Roy argues that the plan would mean better coverage for poor Medicaid beneficiaries, who would have access to privately subsidized coverage, as well as more options for seniors, who would no longer be forced to shift to Medicare at 65 or risk losing Social Security benefits. 


In the long term, the transition would produce enormous budgetary savings—an estimated $8 trillion in deficit reduction over 30 years—by transforming Medicare, which now covers seniors regardless of their income, into a means-tested system for the middle class.

With fewer rules governing their products and no mandate forcing people to buy, insurers would have more incentive and more opportunity to compete and innovate. And the nation's overall coverage levels would actually increase by 12.1 million relative to Obamacare, according to estimates produced by University of Minnesota health economist Stephen T. Parente.

The political argument, meanwhile, could give Republicans the advantage. Yes, Democrats might object to shifting seniors onto the exchanges. But that would mean criticizing an updated version of Obamacare, and explaining why exchange-based coverage was great for 64 year-olds but not for 65 or 68 year-olds. Republicans could say that "this is the program that you all"—Democrats—"installed," Roy says. Part of the idea is that it "puts Democrats on the defensive." 

The plan is not without its own potential challenges. Inevitably, there would be fights over exactly how strictly to regulate the exchanges. And even though today's seniors could keep their existing coverage, it might be described as gutting the program, which is quite popular. Roy responds that the same charge was leveled at Mitt Romney and Paul Ryan during the 2012 presidential election, and yet seniors were the one group that voted decisively in favor of the GOP ticket. Some higher-income seniors would see their premiums rise, but Roy says these hikes could be mitigated by a transitional fund. 

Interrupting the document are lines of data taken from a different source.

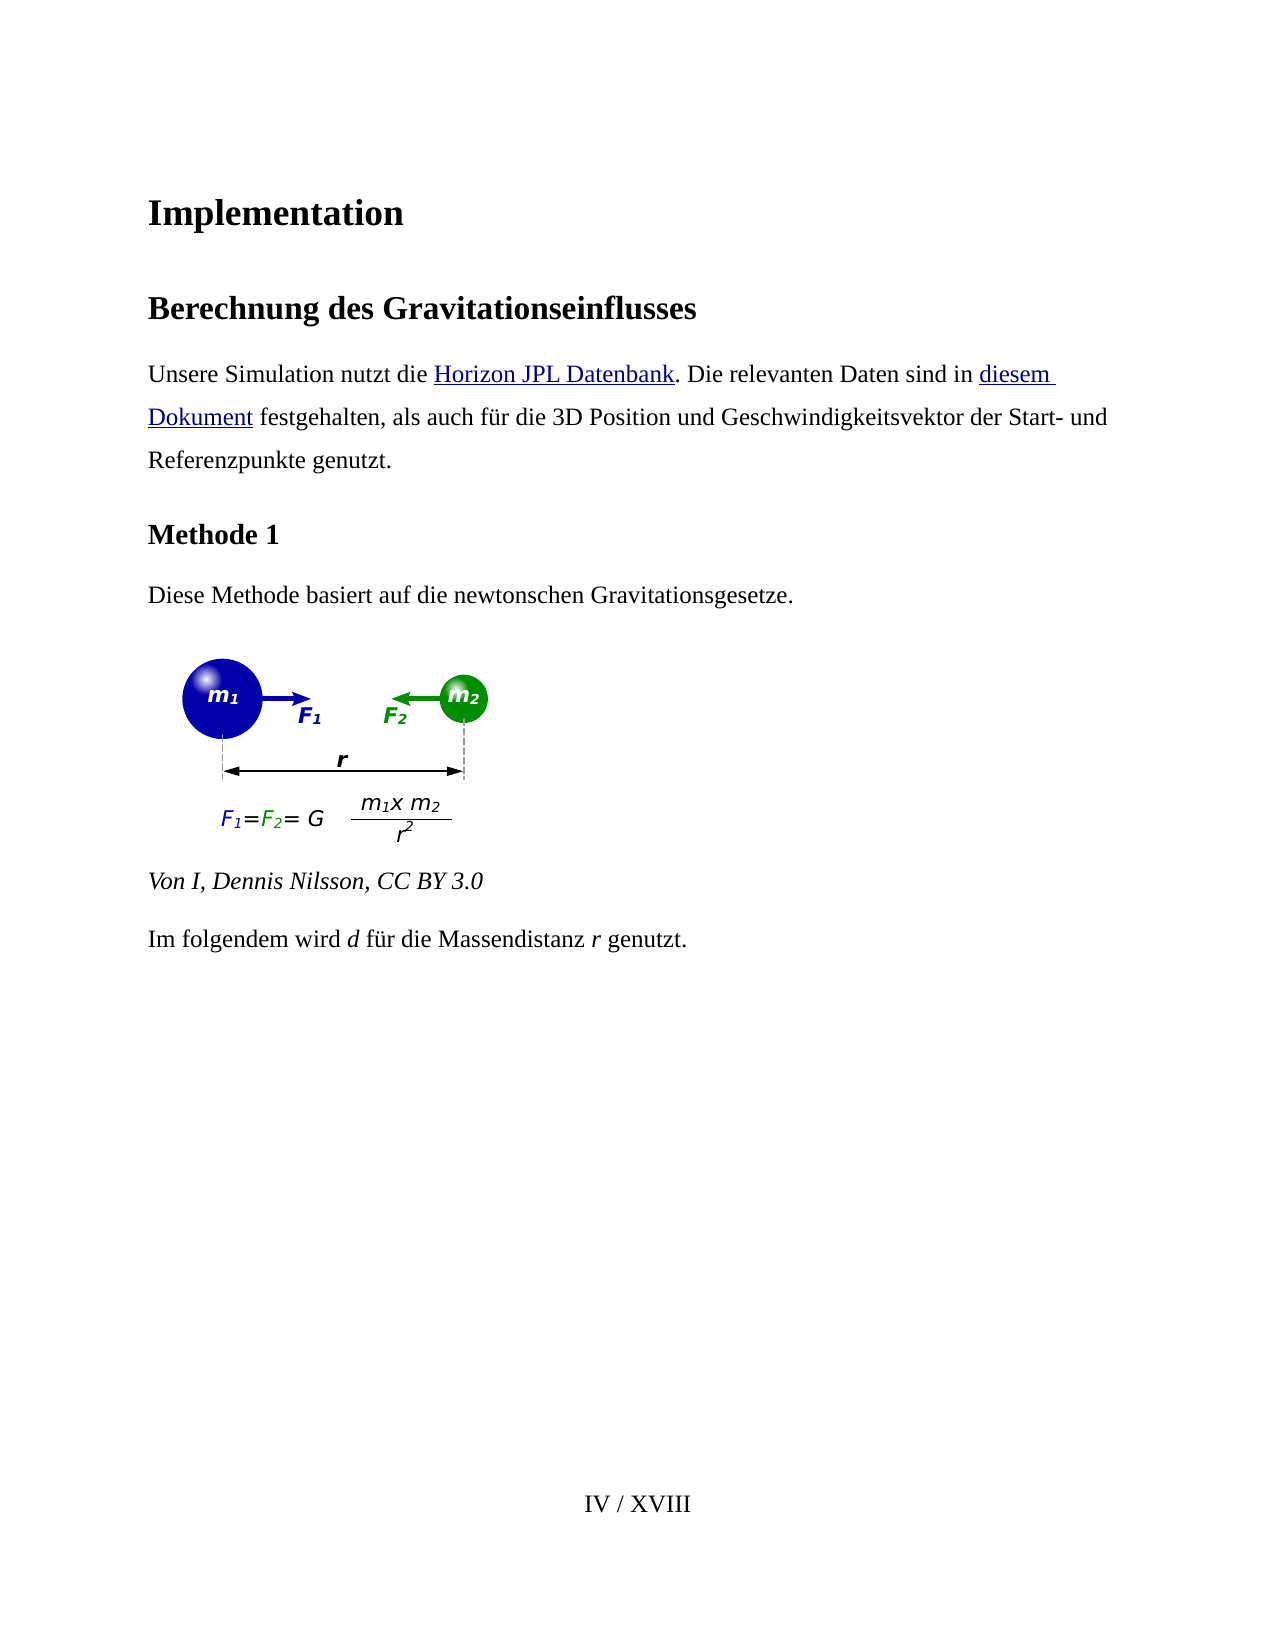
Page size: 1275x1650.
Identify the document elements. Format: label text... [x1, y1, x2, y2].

subtitle Methode 1 [148, 517, 1127, 551]
text Unsere Simulation nutzt die Horizon JPL Datenbank. Die relevanten Daten sind in diesem Dokument festgehalten, als auch für die 3D Position und Geschwindigkeitsvektor der Start- und Referenzpunkte genutzt. [148, 359, 1127, 474]
text Diese Methode basiert auf die newtonschen Gravitationsgesetze. [148, 580, 1127, 609]
subtitle Berechnung des Gravitationseinflusses [148, 289, 1127, 327]
text Im folgendem wird d für die Massendistanz r genutzt. [148, 924, 1127, 953]
text Von I, Dennis Nilsson, CC BY 3.0 [148, 650, 523, 895]
subtitle Implementation [148, 191, 1127, 234]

More generally, it would require Republicans to level with voters about the likelihood of repeal, and take an affirmative reform position on health care, an issue the party has long been content to ignore. "Who benefits from the status quo? Employed and retired people," Roy says, noting that these are the same people who tend to vote Republican. Thanks to Medicare and the tax break for employer insurance, two massive budget items that subsidize health coverage, "it's actually Republican voters who are on the dole," he says. 

One possible advantage for GOP legislators is that it would help smooth out some of the contradictions from politicians like McConnell. Under Roy's plan, Kentucky could keep its exchange, and residents could keep their coverage. And while the health law would not be repealed root and branch, it would be significantly reformed, which is something that even many Democrats say they want. Like many Democratic candidates this year, McConnell's opponent, Alison Grimes, has promised to fix the law but provided almost no specifics of how she would do so. Keeping the law in place but working to improve it polls well, and Roy's plan could plausibly provide specific fixes. 

Essentially, Roy's plan would take Ted Cruz at his word when the Senator argued last year that unwinding a major entitlement after its benefits kicked in was practically impossible. But rather than continue to call for Obamacare's end, as Cruz has done, Roy would attempt to craft a new beginning, one that, yes, leaves some of Obamacare's words in place, but that on the whole, he says, "expands people's choices rather than takes them away." No, it wouldn't be repeal, but with its overhaul of Medicaid and Medicare, it might be something better: the system-wide, root-and-branch reform we've needed since long before Obamacare became law.